How to Make a Positive First Impression

It has been said that within ten seconds after entering a room most people will make a snap judgment about the social environment. In short order they’ll decide whether or not the people there are friendly. It’s called a first impression. Likewise, when you walk into a room you’ll be sized up in a matter of moments. People will notice your clothing, your hair style, the expression on your face, your posture, and your body movements.

When you speak, people will notice the quality of your voice. They will notice your pitch, your tone, your rate, your accent (if you have one), and your enunciation. They will make judgments about your emotional state based on your tone and style of delivery. Lastly, perhaps, they will notice what you have to say, which they will interpret by the first impression they have already made of you.

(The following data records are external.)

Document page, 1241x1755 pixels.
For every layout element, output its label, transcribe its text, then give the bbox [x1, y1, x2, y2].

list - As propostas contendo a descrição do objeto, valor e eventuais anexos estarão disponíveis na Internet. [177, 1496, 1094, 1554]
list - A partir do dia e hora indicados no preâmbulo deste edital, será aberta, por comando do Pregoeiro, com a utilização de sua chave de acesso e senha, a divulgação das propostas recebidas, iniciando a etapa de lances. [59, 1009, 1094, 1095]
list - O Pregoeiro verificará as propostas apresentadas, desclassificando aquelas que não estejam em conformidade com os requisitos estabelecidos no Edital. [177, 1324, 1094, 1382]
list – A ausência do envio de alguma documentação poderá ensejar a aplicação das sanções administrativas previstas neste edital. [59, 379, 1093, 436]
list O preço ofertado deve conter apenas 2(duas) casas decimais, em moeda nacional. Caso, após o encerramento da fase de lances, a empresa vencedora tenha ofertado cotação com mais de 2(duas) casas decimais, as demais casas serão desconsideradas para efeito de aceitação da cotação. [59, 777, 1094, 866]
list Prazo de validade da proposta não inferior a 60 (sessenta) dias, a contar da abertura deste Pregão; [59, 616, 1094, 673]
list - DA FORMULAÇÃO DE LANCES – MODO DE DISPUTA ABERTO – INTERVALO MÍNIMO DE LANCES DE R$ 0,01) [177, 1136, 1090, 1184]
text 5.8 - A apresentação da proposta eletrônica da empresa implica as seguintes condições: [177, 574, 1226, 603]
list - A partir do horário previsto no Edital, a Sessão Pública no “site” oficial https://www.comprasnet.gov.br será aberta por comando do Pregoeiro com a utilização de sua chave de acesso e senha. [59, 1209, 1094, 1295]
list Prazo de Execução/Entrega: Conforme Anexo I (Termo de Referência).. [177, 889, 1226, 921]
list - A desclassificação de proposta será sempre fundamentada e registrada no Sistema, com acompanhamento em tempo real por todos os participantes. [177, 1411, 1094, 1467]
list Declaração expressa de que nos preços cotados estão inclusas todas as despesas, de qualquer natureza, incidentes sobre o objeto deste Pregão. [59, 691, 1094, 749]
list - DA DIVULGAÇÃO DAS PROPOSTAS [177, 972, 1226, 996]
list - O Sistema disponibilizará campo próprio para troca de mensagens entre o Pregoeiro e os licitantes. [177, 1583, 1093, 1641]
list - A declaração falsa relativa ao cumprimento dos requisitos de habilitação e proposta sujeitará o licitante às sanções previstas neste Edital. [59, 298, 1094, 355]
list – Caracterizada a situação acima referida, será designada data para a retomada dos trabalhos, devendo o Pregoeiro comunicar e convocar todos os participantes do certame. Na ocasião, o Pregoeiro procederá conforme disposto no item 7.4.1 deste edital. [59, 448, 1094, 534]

As a speaker you are essentially performing for an audience of judges. This is literally true if you are involved in formal speech competition. The more intentional you are about making a positive first impression, the easier it will be to establish the trust and credibility it takes to effectively communicate your message.

Here are some essential components for making a good first impression. These tips apply to the professional looking attire you would wear in speech competition, and they are good to consider for personal appearance in general.

1. Smile

Your face is your most important means for making a positive first impression. Wear a smile that can be seen in your eyes. It communicates friendliness and confidence. A grumpy disposition is a poor representation of a faith that brings joy. Avoid chewing gum or eating when you speak. Check to make sure you don’t have parsley stuck in your teeth or food smeared on your face. It’s distracting.

2. Dress to Feature Your Face and Hands

Wear clothing that directs people’s attention to your face. Dark suits allow your face to stand out in contrast. Include attractive colors in your attire (shirts, neck ties, scarves) to add warmth and personality. Dress modestly. Avoid clothing that directs undue attention to parts of your body other than your face. Avoid wearing colors and patterns that clash. Wear a hairstyle that keeps your hair out of your face and makes you look respectable. Keep jewelry to a minimum so that your eyes are the main focus. Temperatures permitting, wear long sleeves so that your hands stand out in contrast to your clothing and are easy to see.

3. Use Good Posture and Natural Movements

Good posture and smooth hand movements also help make a positive first impression. Take deliberate steps when entering a room. Let your hands swing naturally at your sides when you walk. Keep your hands visible and out of your pockets. Don’t slouch or look off balance. Let the impression you make show that you enjoy being with the people there, and that you look forward to communicating with them.

4. Sound Confident and Personable

The first words you speak will make an impression. Speak them loudly and clearly, in a calm, controlled voice. High-pitched, rapid speech indicates nervousness. Try to make your voice sound confident and friendly, generally in the lower part of your vocal pitch range. A greeting or welcome is a good way to be personable with your audience and put them at ease.

5. State a Clear Purpose and Preview Your Points

Let your audience know why you are speaking to them. State your topic clearly and give a preview of your main points. Hint at your conclusion to keep them tracking with you.

6. Have a Strong Beginning and Ending

Audiences tend to remember the beginning and end of a presentation the most. Make your opening and closing strong and memorable.

7. Keep Things Short, Sweet and Simple

Be enthusiastic. Be sincere. Be brief. People will appreciate it. Show gratitude to your audience for their attention.